SI joint pain, or pain in the sacroiliac joints found between the pelvis and the base of the spine, can be felt in the lower back and buttocks and occurs for a variety of reasons. Continue reading to find out which symptoms to look out for and how SI joint pain is diagnosed and treated.
SI joint pain most often begins in the lower back and buttocks and is typically only on one side of the body. The pain can reach up to the lower hip, groin, and upper thigh as well. Numbness, tingling, and weakness in the affected leg are also symptoms associated with SI joint pain. These symptoms can worsen when sitting, sleeping, walking, or using stairs. Those with SI joint pain may also find it painful to ride in a car.
SI joint pain has both arthritic and non-arthritic causes, including:
Degenerative arthritis: Also known as osteoarthritis, the breakdown of the cartilage in the SI joints can result in pain and is often worsened by aging, obesity, traumatic injury, misaligned or malformed joints, or repeated stress on the joints caused by repetitive movements.
Ankylosing spondylitis: SI joint pain is one of the first symptoms of ankylosing spondylitis, a type of arthritis in the back that causes the joints and ligaments to become inflamed. Ankylosing spondylitis is often diagnosed through imaging that reveals sacroiliac joint inflammation in males between the ages of 15–30.
Psoriatic arthritis: This form of arthritis also causes joint pain and swelling, along with scaly skin patches. It can cause the inflammation of SI joints, triggering pain and stiffness.
Gout: Arthritis caused by a buildup of uric acid crystals in the joint is called gout, and while it most often affects the big toe, gout can also cause pain in the SI joints.
Trauma: Outside stress on the SI joints and ligaments, ranging from a misstep off a curb that jams the joint to a fall or even car accident.
Mechanical stress: Severe stiffness due to arthritis or surgical spinal fusion can cause added stress on the SI joint, which may progress into degeneration and pain.
To diagnose whether the source of your pain is the dysfunction of the SI joint, your doctor will review your medical history and perform a physical exam. During the exam, your doctor may have you stand and move in different positions and point out where you feel pain. They may also manipulate the joints and feel for tenderness in the region of the SI joint.
An MRI, CT scan, or X-ray may be ordered to check for other spine or hip problems and confirm your diagnosis. Finally, your physician may make use of an SI joint injection, where the joint is injected with an anesthetic and corticosteroid medication. Your pain level is evaluated before and 20-30 minutes after the injection. SI joint dysfunction can be confirmed if your pain level decreases by a minimum of 75 percent after the injection.

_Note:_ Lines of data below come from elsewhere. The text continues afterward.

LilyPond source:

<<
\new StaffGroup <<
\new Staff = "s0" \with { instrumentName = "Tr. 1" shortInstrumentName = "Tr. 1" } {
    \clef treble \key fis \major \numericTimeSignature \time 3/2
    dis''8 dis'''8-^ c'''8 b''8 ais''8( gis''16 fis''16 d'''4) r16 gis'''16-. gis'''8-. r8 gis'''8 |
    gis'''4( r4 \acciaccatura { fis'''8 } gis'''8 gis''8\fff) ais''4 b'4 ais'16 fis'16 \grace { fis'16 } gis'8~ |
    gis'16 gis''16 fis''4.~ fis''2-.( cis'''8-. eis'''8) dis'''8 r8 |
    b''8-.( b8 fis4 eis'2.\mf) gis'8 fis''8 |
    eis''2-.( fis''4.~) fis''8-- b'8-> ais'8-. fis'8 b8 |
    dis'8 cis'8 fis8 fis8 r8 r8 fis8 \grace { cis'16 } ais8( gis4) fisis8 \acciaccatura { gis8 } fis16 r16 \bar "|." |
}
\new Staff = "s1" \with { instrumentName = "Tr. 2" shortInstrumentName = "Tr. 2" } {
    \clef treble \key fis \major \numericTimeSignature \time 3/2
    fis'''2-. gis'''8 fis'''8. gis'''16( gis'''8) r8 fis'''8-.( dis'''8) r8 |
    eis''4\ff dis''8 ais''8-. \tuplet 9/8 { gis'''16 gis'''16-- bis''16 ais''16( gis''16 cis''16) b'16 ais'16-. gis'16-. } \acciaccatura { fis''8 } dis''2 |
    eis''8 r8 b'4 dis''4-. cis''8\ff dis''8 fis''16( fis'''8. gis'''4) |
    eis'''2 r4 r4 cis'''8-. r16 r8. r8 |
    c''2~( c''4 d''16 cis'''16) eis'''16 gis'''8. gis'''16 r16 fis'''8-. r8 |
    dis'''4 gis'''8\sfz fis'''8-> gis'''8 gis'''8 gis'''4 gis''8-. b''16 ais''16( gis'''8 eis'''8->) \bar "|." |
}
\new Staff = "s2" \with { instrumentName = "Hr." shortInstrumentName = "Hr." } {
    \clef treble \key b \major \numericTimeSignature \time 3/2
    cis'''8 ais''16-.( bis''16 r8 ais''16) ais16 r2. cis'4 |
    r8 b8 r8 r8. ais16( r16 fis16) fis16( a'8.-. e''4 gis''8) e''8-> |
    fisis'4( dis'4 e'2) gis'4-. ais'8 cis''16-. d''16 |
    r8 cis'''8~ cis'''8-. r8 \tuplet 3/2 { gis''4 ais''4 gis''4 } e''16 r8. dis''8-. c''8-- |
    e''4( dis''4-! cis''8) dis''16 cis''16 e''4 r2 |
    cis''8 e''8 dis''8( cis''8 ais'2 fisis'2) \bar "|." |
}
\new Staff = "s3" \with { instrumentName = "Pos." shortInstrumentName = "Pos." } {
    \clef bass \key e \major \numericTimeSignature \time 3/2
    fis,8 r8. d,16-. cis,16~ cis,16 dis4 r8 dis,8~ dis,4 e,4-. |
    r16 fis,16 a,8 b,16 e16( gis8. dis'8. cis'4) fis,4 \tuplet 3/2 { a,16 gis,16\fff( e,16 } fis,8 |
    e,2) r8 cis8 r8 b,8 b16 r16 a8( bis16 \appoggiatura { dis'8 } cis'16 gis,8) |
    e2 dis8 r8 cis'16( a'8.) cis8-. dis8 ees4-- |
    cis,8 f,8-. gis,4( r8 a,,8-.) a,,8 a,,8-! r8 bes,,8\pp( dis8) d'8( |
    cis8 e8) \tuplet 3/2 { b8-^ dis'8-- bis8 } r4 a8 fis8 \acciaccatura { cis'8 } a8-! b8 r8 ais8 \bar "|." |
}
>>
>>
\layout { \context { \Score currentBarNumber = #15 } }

One technique to treat the pain caused by SI joint dysfunction is sacroiliac joint fusion. The procedure aims to stabilize the joint and minimize the leg or back pain it is causing. One method used is the iFuse system, in which triangular titanium rods are placed across the sacroiliac joint, providing stabilization and reducing pain significantly.
Another common method is the Zyga Symmetry system, which uses two large compression screws to stabilize the joint for a bone graft that results in solid fusion of the joint. Both procedures are minimally invasive and do not require an extended stay in the hospital.
Most treatments for SI dysfunction are non-invasive and non-surgical, with the main goal being to restore normal movement within the joint. Some of these more conservative treatments include:
Ice, rest, and heat: Press ice or a cold compress on the affected area for 15 to 20 minutes on, 15 to 20 minutes off, and repeat as needed in order to help reduce the inflammation around the joint. Be sure to get plenty of rest to prevent the dysfunction from worsening due to repetitive movement or overuse of the joint. After the first period of acute, intense pain, a heat wrap or warm bath may help ease the pain and aid in the return to normal activities.
Medications: Over-the-counter pain medications such as acetaminophen and ibuprofen may help reduce pain and inflammation.
Chiropractor visit: An adjustment by your chiropractor may help in reducing the pain and stiffness in the SI joint, especially when it is fixated or “stuck.” However, if the joint is hypermobile, this may just further the irritation and make your pain worse.
Braces: If the joint is loose, the use of an orthotic brace worn around the waist can help to stabilize the area and limit movement, reducing irritation and inflammation.
Physical therapy: Light physical therapy may help to strengthen the joint and provide stabilization from stronger muscles. Low impact aerobic exercise can also increase blood flow to the area and accelerate healing.
Sacroiliac joint injections: As well as being a diagnostic tool, SI joint injections can provide patients with immediate pain relief and reduce inflammation around the joint.
Sacroiliac joint pain dysfunction can be a side effect of many arthritic conditions, or simply be due to trauma and mechanical stress on the joints and ligaments. Doctors can easily diagnose the pain and what may be causing it through a combination of reviewing medical history, imaging techniques, and SI joint injections. Once the cause of the pain has been determined, there are both surgical and non-surgical treatment options available to stabilize the joint and improve its range of motion while relieving pain so the patient may return to their daily activities.